USA TODAY US Edition

Verizon Wireless to overhaul service plans, raise prices

Smartphone users to pay more as plans revamped

- By Roger Yu USA TODAY

New plans allow multiple devices to share data, but smartphone users will see cost rise.

Verizon Wireless, the nation’s largest wireless carrier, is overhaulin­g its service plans, replacing them with a new set that allows multiple devices to share a bucket of data.

The new Share Everything plans, available on June 28, will raise prices for data users but include unlimited voice minutes and text, as well as a capped data allotment for up to 10 devices. For new customers, these plans will replace the current tiered-pricing plans that charge based on the amount of voice minutes and data consumed.

AT&T will introduce device-sharing plans later this year. T-Mobile says it’s not switching to such plans because customers should “have the option of only paying for the amount of data each mem- ber of the family” needs. Sprint says data-sharing plans “significan­tly increase the potential of a surprise monthly bill due to data overage charges.”

Smartphone users will have to pay more in Verizon’s new plans. A customer opting for the cheapest data bucket, 1 gigabyte, will pay $90 before taxes and fees ($40 for phone access and $50 for 1 GB). The cheapest data plan available now for a smartphone costs $70.

The new data allotments come in six buckets, ranging from $50 for 1 GB to $100 for 10 GB. And customers can add a basic phone, laptop and tablet to share data for $30, $20 and $10, respective­ly. The Mobile Hotspot service, which turns the phone into a Wi-Fi hot spot router, is free.

The cheapest price for voice-only customers remains largely unchanged.

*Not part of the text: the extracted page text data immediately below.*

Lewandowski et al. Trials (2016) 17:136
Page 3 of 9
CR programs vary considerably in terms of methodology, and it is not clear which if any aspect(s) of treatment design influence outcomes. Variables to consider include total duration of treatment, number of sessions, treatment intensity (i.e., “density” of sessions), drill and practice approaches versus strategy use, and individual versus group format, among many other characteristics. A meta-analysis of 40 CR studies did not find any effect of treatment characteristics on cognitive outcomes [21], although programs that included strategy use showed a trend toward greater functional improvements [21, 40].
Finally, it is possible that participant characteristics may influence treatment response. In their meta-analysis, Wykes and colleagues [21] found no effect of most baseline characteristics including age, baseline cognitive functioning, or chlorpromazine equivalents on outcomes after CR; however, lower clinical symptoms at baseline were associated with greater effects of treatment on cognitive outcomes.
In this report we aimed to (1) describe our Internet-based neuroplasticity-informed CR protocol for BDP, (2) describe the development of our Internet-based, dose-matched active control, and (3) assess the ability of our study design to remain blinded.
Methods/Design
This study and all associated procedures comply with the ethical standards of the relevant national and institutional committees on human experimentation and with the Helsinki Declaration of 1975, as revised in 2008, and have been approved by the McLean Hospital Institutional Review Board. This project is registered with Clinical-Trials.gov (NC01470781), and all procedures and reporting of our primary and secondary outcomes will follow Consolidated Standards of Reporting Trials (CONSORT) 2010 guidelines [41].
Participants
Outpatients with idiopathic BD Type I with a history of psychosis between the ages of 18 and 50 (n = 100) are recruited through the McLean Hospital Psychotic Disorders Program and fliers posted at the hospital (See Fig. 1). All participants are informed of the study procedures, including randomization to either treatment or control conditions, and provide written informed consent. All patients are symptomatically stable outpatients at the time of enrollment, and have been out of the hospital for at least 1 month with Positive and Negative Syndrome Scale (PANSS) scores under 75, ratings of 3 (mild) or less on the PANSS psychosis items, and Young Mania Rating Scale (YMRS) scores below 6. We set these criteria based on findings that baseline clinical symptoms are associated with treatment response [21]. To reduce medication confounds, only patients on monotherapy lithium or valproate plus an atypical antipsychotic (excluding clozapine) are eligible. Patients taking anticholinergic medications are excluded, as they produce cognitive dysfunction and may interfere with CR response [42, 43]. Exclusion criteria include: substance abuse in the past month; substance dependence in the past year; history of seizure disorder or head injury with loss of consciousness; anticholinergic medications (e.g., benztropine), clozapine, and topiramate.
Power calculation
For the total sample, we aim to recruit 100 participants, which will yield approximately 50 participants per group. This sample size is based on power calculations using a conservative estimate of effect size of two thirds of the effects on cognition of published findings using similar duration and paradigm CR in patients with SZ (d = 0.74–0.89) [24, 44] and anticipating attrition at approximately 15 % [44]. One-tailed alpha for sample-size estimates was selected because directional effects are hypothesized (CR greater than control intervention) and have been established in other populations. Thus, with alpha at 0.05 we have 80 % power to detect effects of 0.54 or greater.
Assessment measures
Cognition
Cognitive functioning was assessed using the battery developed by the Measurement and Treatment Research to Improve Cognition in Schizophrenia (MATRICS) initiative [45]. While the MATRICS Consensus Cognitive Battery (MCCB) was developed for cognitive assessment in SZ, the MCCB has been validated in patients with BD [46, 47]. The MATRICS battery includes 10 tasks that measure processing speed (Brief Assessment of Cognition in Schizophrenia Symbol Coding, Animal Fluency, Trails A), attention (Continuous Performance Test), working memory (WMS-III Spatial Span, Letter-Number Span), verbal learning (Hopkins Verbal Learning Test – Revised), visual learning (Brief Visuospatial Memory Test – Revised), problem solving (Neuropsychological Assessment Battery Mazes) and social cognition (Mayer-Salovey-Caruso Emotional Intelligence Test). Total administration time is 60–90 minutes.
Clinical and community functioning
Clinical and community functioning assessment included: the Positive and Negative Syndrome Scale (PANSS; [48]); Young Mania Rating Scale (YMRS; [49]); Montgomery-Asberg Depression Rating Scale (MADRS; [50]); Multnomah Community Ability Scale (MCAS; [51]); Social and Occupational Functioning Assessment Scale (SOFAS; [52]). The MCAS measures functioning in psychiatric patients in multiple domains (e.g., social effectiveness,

Verizon will sell two packages for those who use little to no data — a $40 plan (700 minutes, 20-cents-a-text and no data) and an $80 plan (300 MB of data and unlimited voice and text).

Options available will depend on your customer status as of June 28.

-A new customer must select an option in the Share Everything plan or either of the two voicecentr­ic packages ($40 or $80).

-A tiered-pricing plan customer can upgrade by selecting a Share Everything plan or an existing tiered plan.

-An unlimited data customer must also choose either a Share Everything plan or a tiered plan when upgrading. Verizon dropped the $30-a-month unlimited plan for new customers last year, but those who already had it were allowed to keep it.

The moves reflect shifting consumer habits. Fewer calls are made, while videos and audio take up much of the carriers’ capacity. “They’re giving you more of what you don’t want, which is voice,” says Rich Karpinski, an analyst at Yankee Group.